The net result is that an adult Dolphin, working as a tattoo artist and living in a small top floor studio apartment – it may sound unprepossessing but she has decorated it in magical colours and with design flourishes that echo the relatively safe places of her erratic childhood – spends a considerable amount of her time rescuing her mother from a range of problematic situations including the one that pretty much opens the novel when she has to race across town to collect her mother from the airport.

The problem here is that her mother is off her medication again thanks to an uncaring loser boyfriend who only focuses on his next high, and is convinced she has a ticket to fly to Edinburgh to visit her other daughter Star, a highly successful doctor whose first born son Marigold has never seen.

Unfortunately Marigold doesn’t have a ticket to fly to Scotland, and Star is none too keen to have her there, using the distance and non-disclosure of where she lives exactly, and so Marigold ends up making a noisy, disruptive fuss in the early hours of the morning which it falls to a beleaguered Dolphin aka Dol to sort out.

Star is find of pointing out to Dol that she has some agency and can simply refuse to look after her mother, and that she can leave her to her own devices, but the truth is that Dol can bear to do that, feeling a need to protect her mother, whom she loves despite everything, from herself.

Dol’s life then is partly circumscribed by her unwillingness to exercise the limited amount of agency she does have, but mostly by a sense that she can look after her mother in a way that never really happened in reverse (and if it did, only in small, sporadic ways that never lasted long).

But as Picture Imperfect progresses in a beautifully balanced mix of emotionally intense and brightly optimistic possibility – more of the former than the latter at first but the balance tips in favour of the latter as Dol’s world starts to open up – she also finds herself hemmed by two man, landscaper Lee who seems lovely at first but may not be all that he first appears, and former TV star Joel who is charmingly charismatic but too full of his own greatness to really offer anything lastingly meaningful.

Both men, especially Lee who has a four-year-old who bonds closely with Dol, offer the chance of a new way forward but as events move on, it becomes clear that neither can play an active role in Dol’s life without her once again sacrificing a significant amount of agency in her own life.

I’d have stayed for the after-party, but I saw Joel and Maya were in the corner of the drawing room having a row so I steered clear.
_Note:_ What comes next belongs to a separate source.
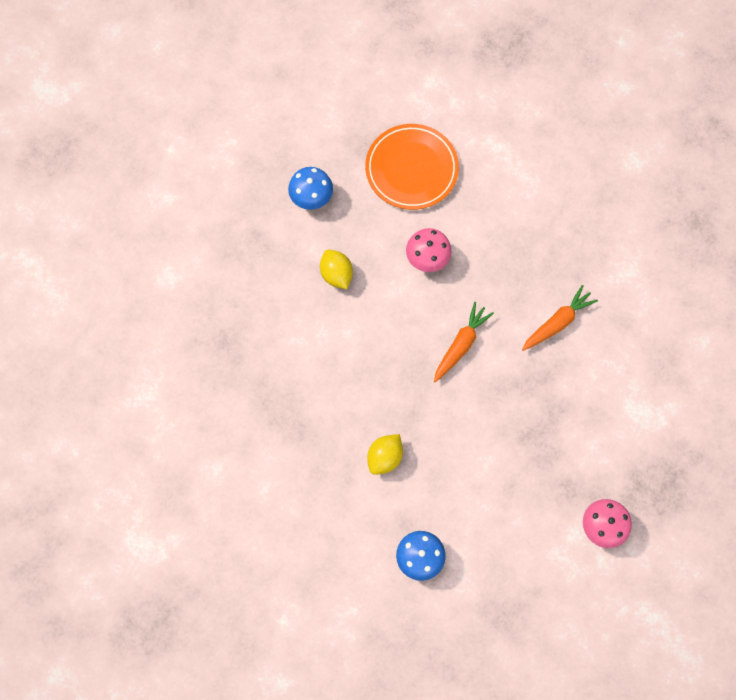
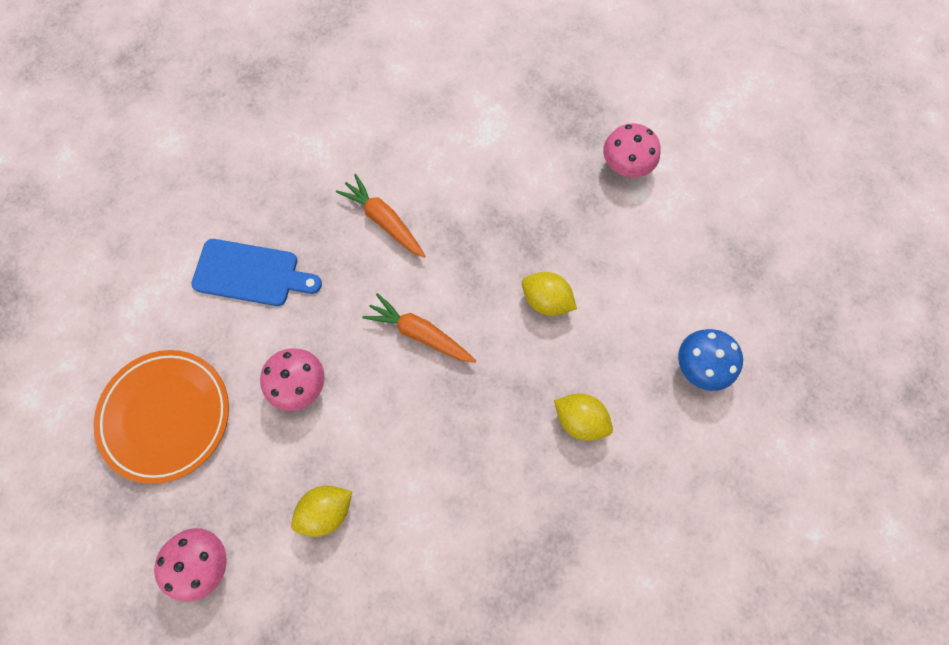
camera: 95 degrees left, 0 degrees up
(311, 197) = (205, 561): blue mushroom -> pink mushroom
(482, 443) = (546, 300): none -> yellow lemon
(517, 223) = (251, 273): none -> blue cutting board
I had one small glass of Prosecco with Linda and then went home to lee, though I would rather have gone straight to my own room to start sketching potential designs while I was all fired up.

And this is where Picture Imperfect truly comes alive.
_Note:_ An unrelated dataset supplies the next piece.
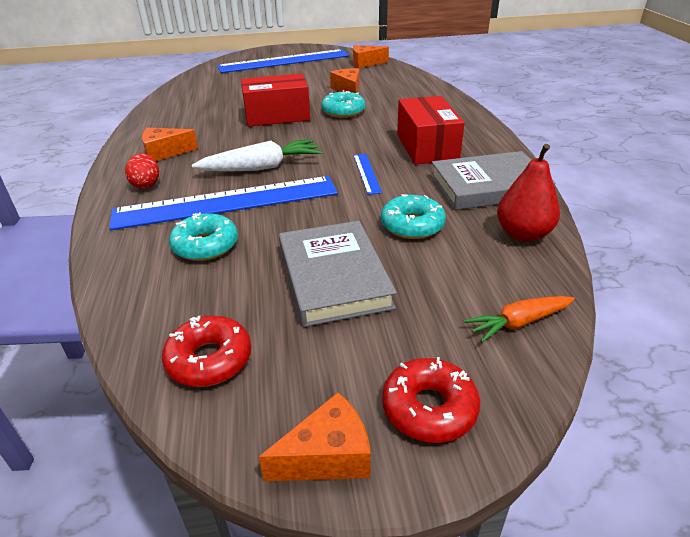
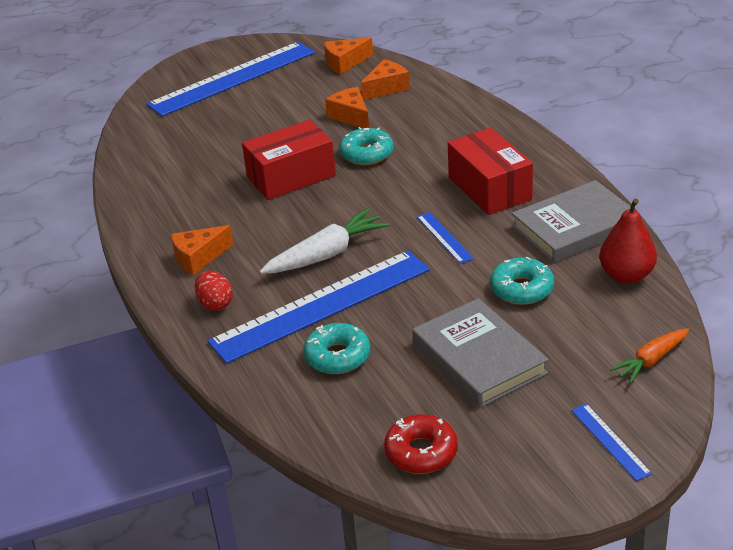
camera: 15 degrees left, 0 degrees up
(327, 456) = (555, 490): orange cheese -> orange cheese (386, 88)
(429, 408) = (610, 441): red donut -> blue ruler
It is a love letter essentially to the power of striking out on your own; not socially because we all need to feel that we are a part of a village and sure enough Dol begins to find a new group of friends and a renewed relationship with Star coalesce into a nurturing “found family”, but in terms of charting her own way forward to that is hostage to another’s person control or whims or issues.

Picture Imperfect is brutally honest about tough life can be when your loved one has a mental illness and how it define who you are and what you become in life, but as well as being respectful of Marigold and her condition, it offers up a real seizeable sense that you can take back control of your life and take it somewhere truly wonderful, even after years of other people calling the shots.

What happens to Dol as she slowly comes alive is a real joy to read because her progress is hard won and heavily cognisant of the fact that you don’t simply decide to exercise agency and march off into a promisingly rich and wonderful sunset.

This sort of change takes time and some pain and backward steps but Picture Imperfect makes it inspiringly and comfortingly clear that it can happen, and when it does your world will open up and all those things you thought you couldn’t do, are suddenly your reality and you are all the richer for it.